##### Material supplied
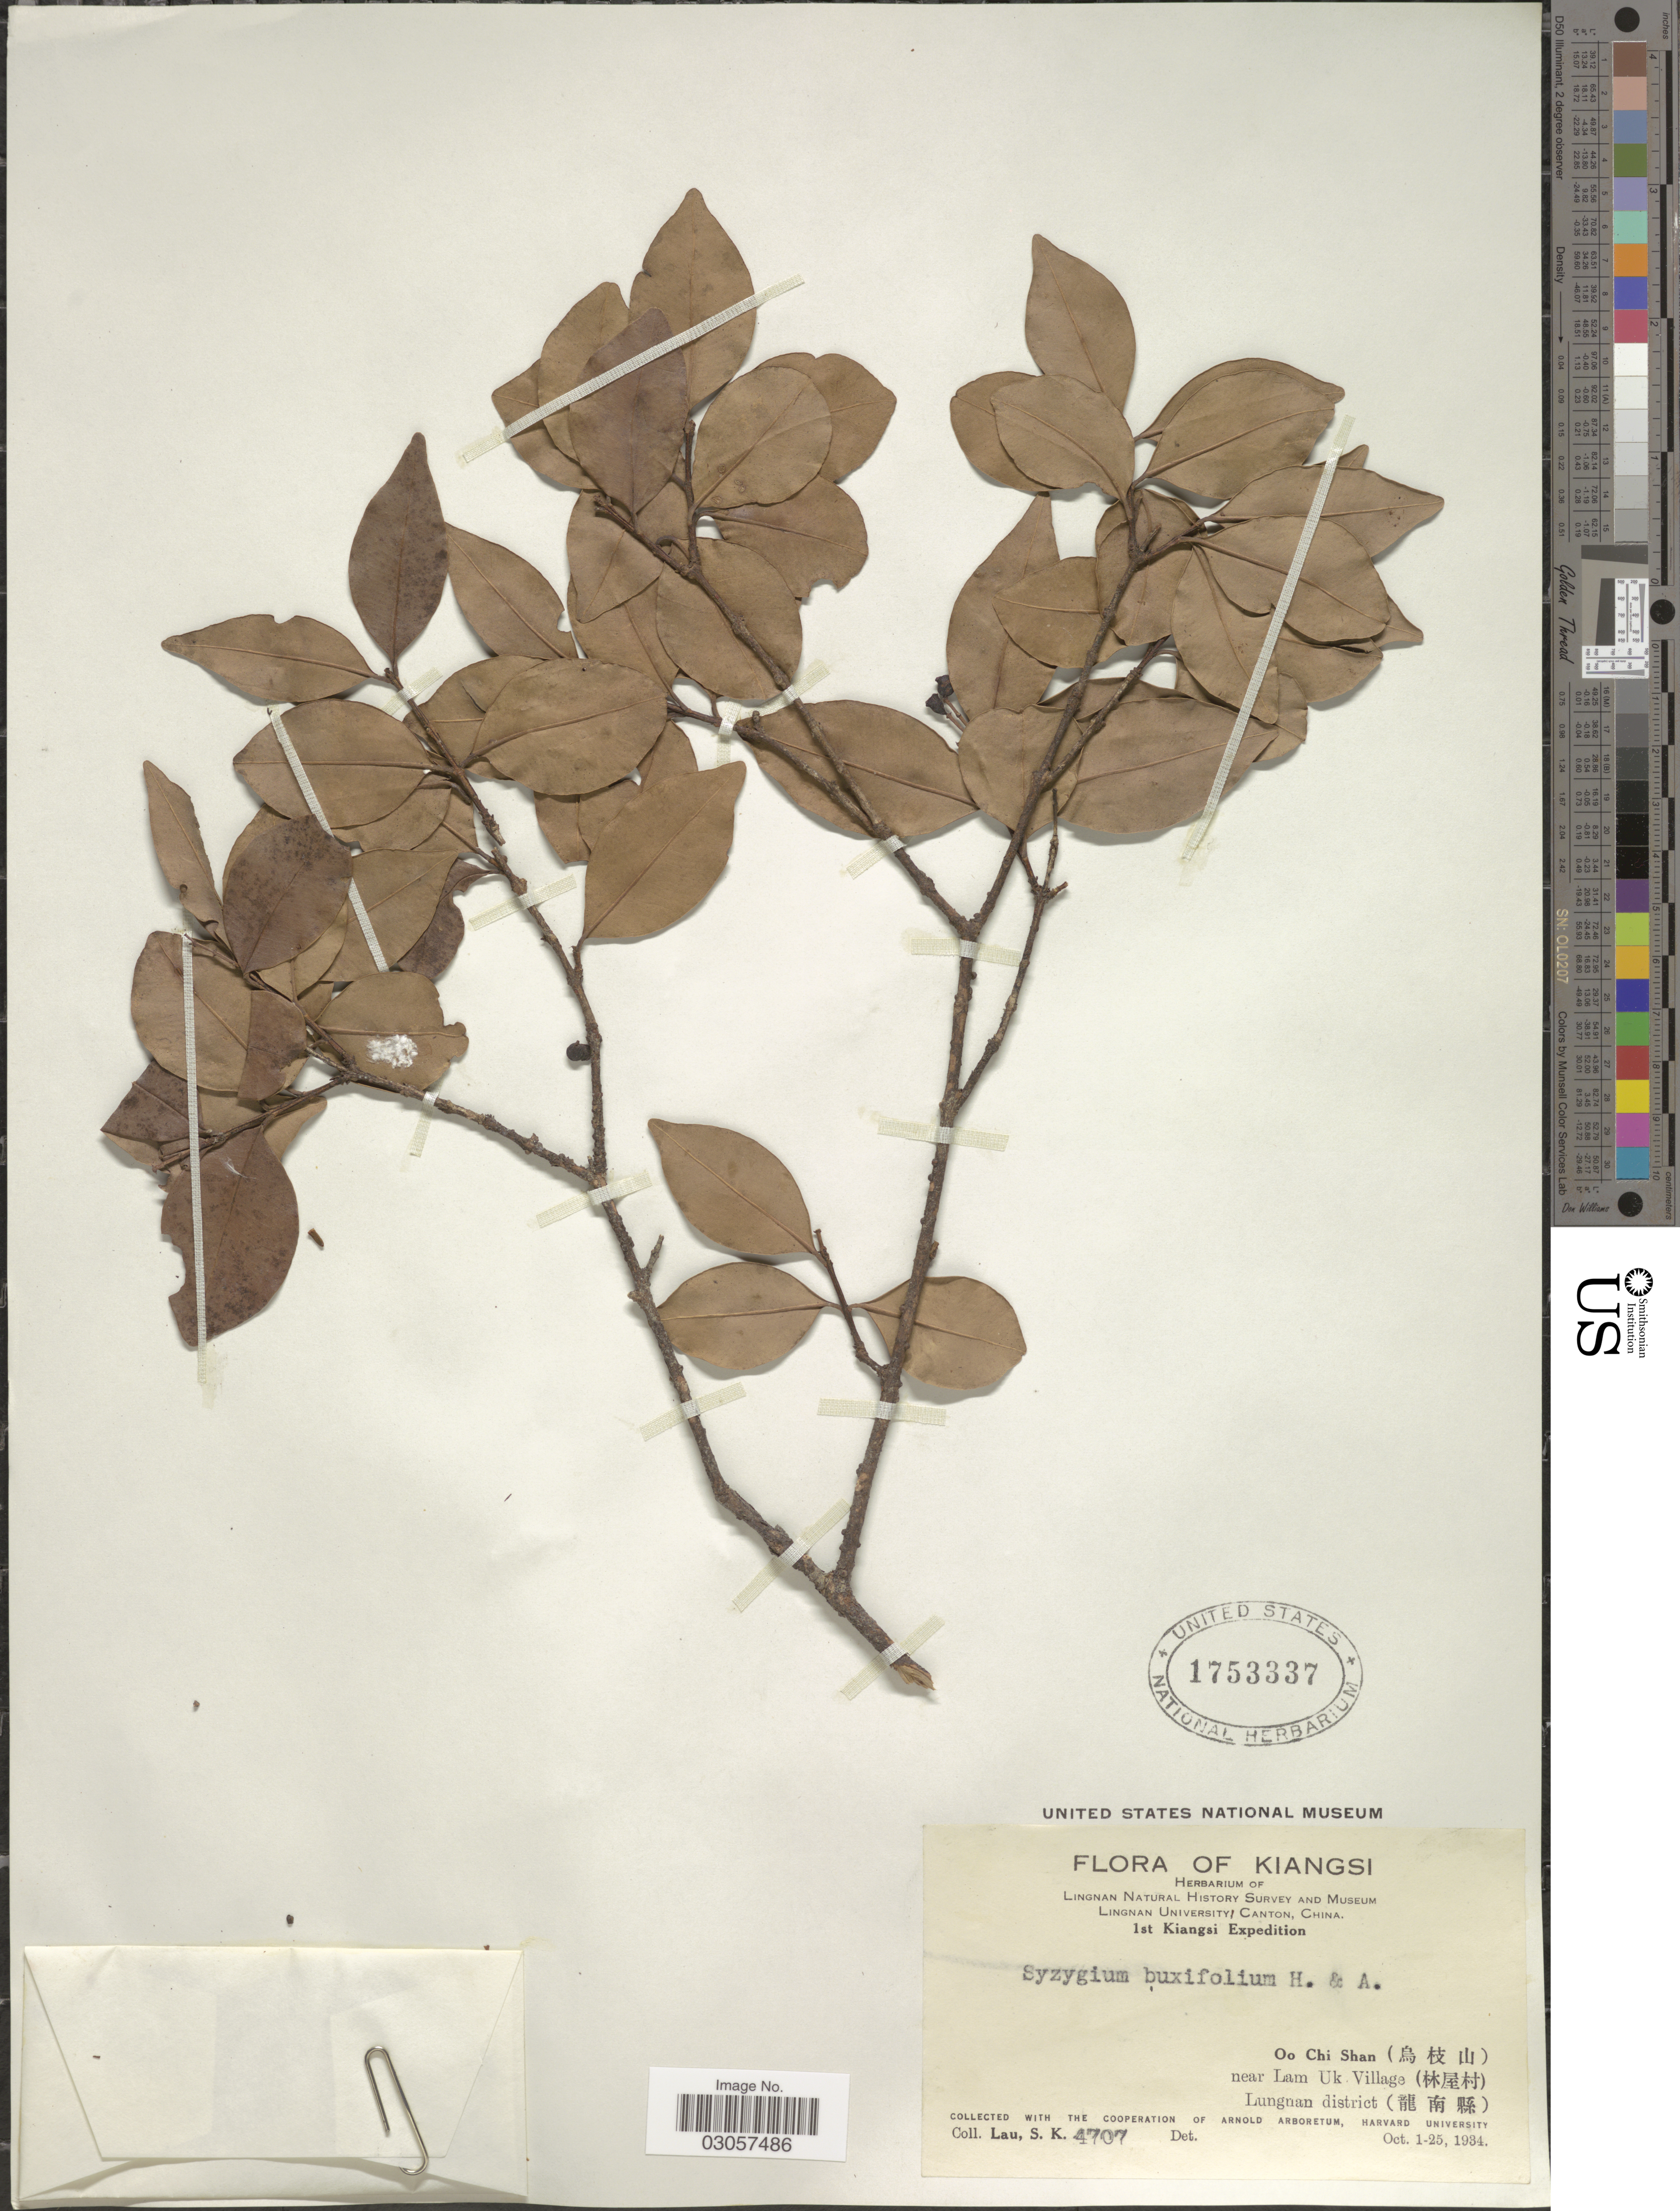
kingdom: Plantae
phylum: Tracheophyta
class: Magnoliopsida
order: Myrtales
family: Myrtaceae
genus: Syzygium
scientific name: Syzygium buxifolium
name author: Hook. & Arn.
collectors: S. K. Lau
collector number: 4707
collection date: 1934-10-01/1934-10-25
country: China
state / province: Jiangxi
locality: Kiangsi, Oo Chi Shan, near Lam Uk Village, Lungnan district.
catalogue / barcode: US 1753337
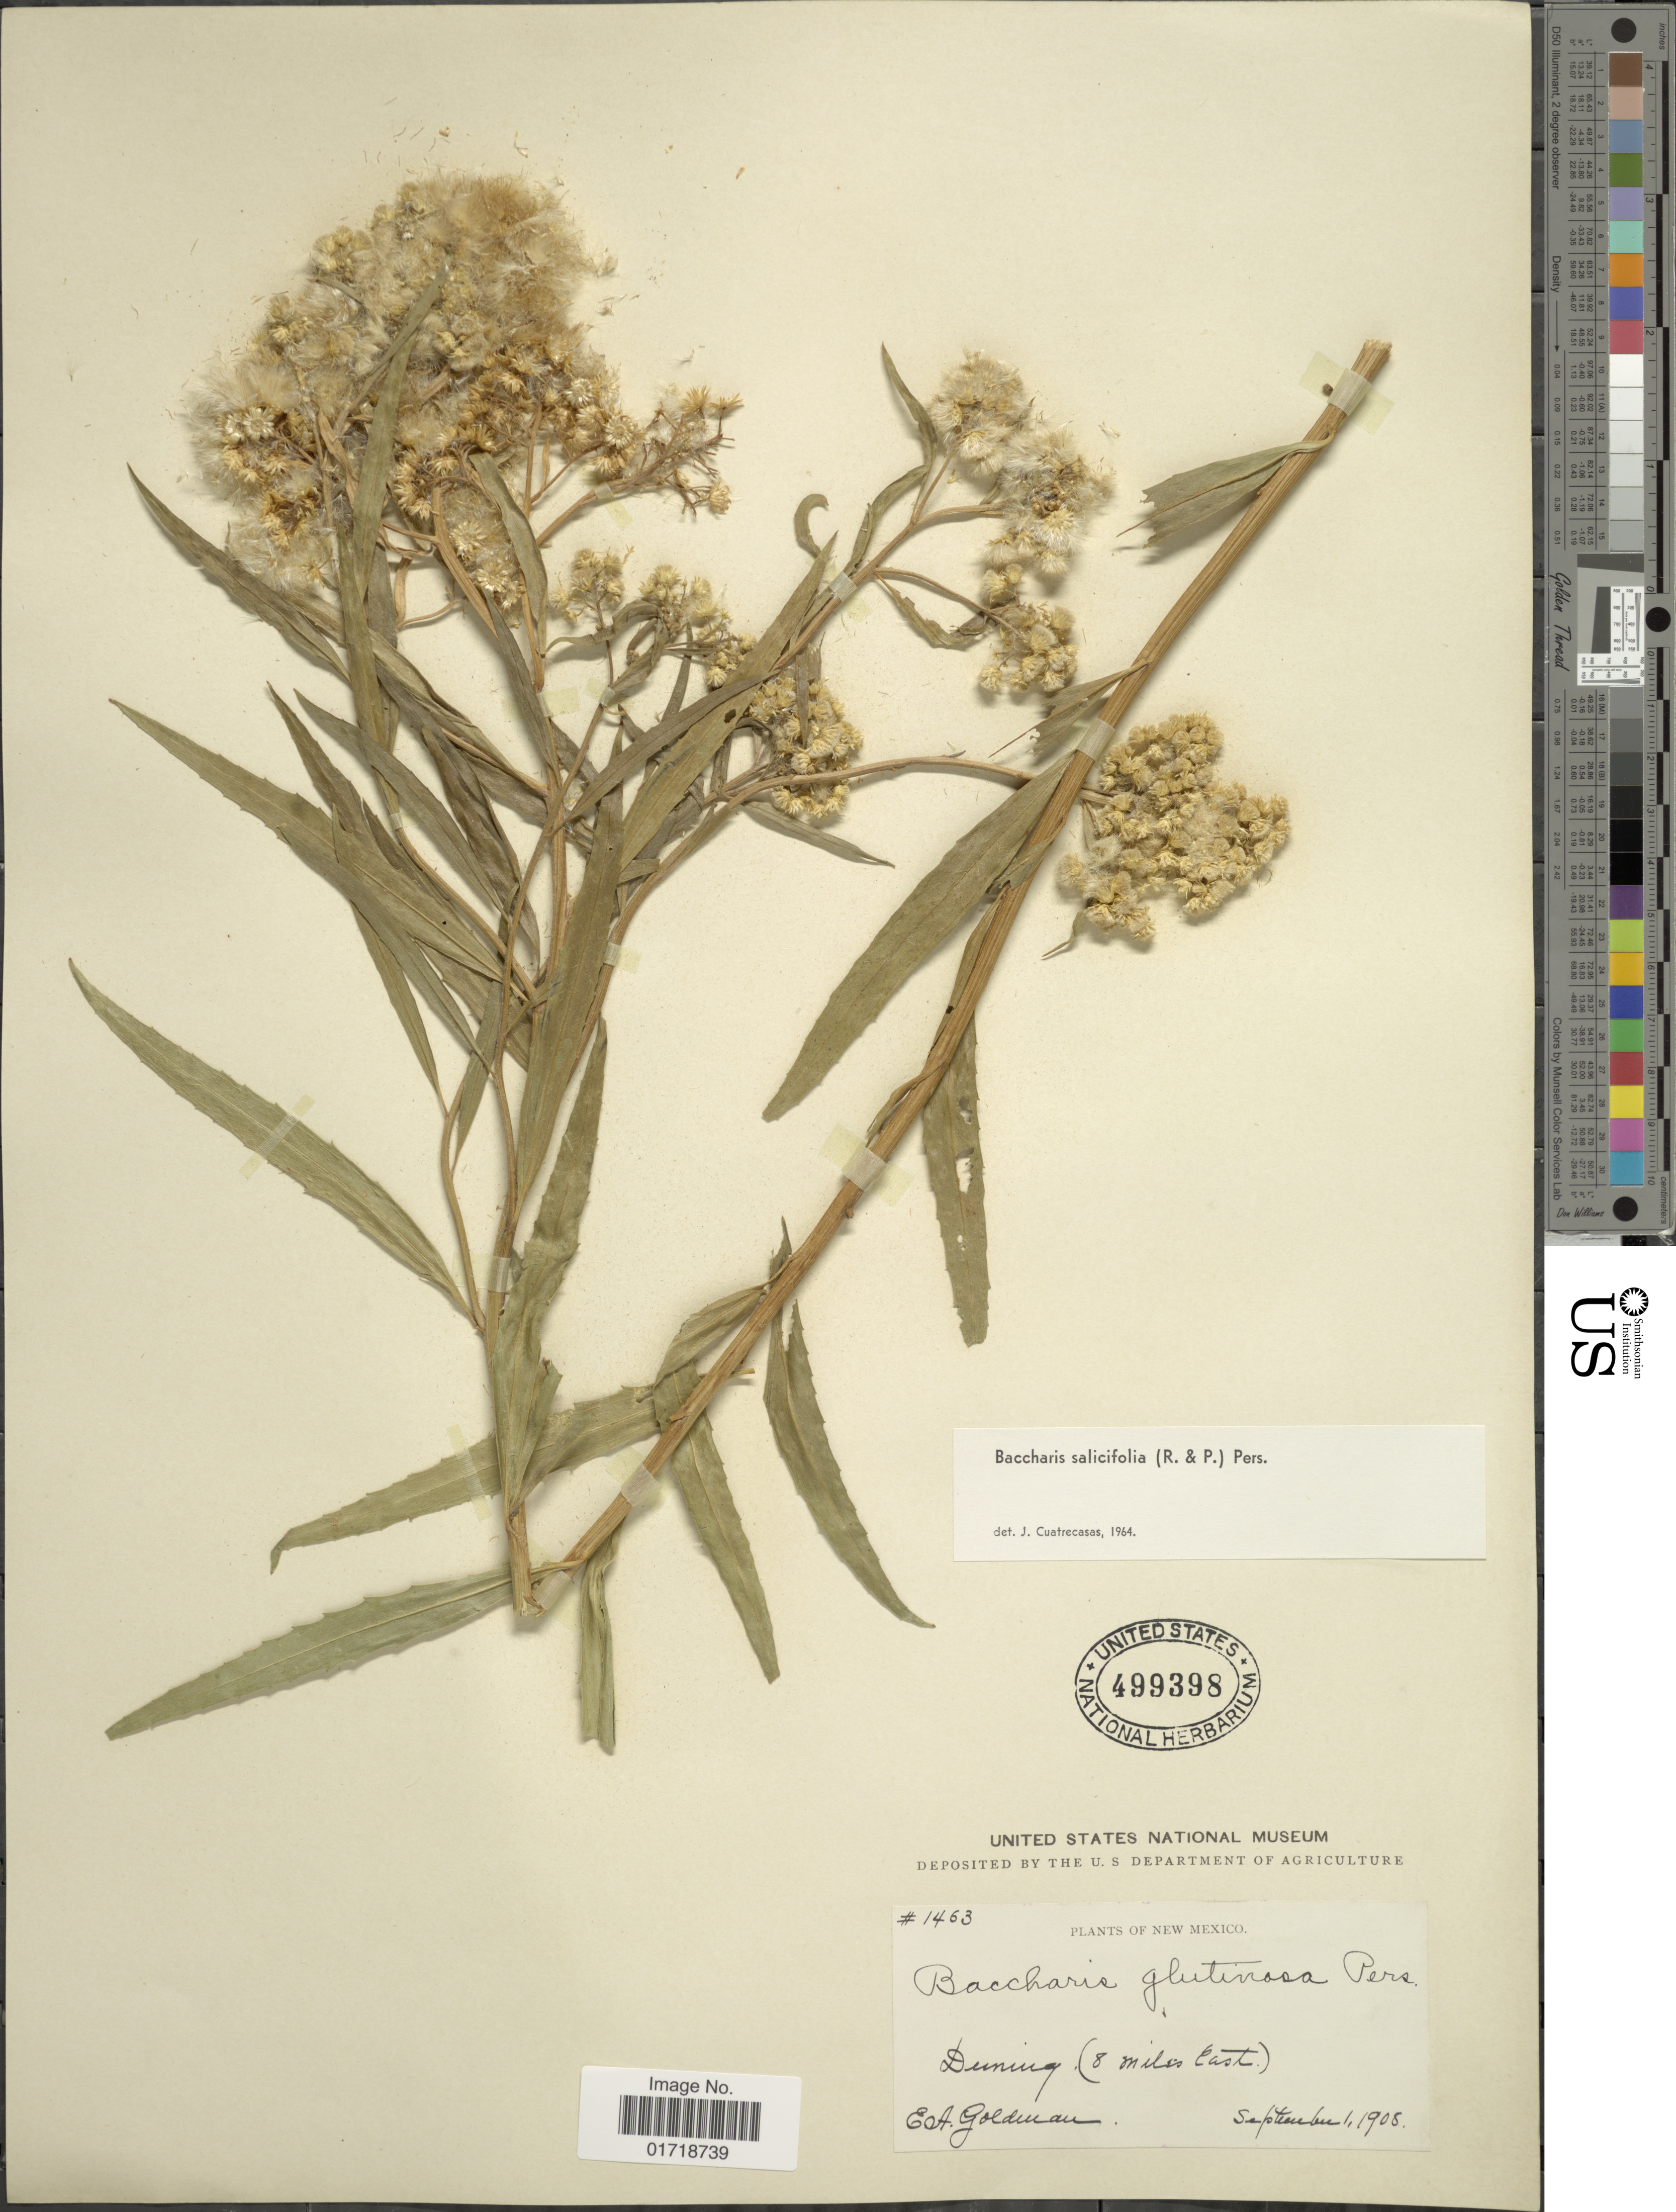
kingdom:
##########
■ Work instructions ■
Copy out the lines above exactly as they appear, from the first through the last, leaving out the pictures.

■ Full response ■
kingdom: Plantae
phylum: Tracheophyta
class: Magnoliopsida
order: Myrtales
family: Myrtaceae
genus: Syzygium
scientific name: Syzygium buxifolium
name author: Hook. & Arn.
collectors: S. K. Lau
collector number: 4707
collection date: 1934-10-01/1934-10-25
country: China
state / province: Jiangxi
locality: Kiangsi, Oo Chi Shan, near Lam Uk Village, Lungnan district.
catalogue / barcode: US 1753337
kingdom:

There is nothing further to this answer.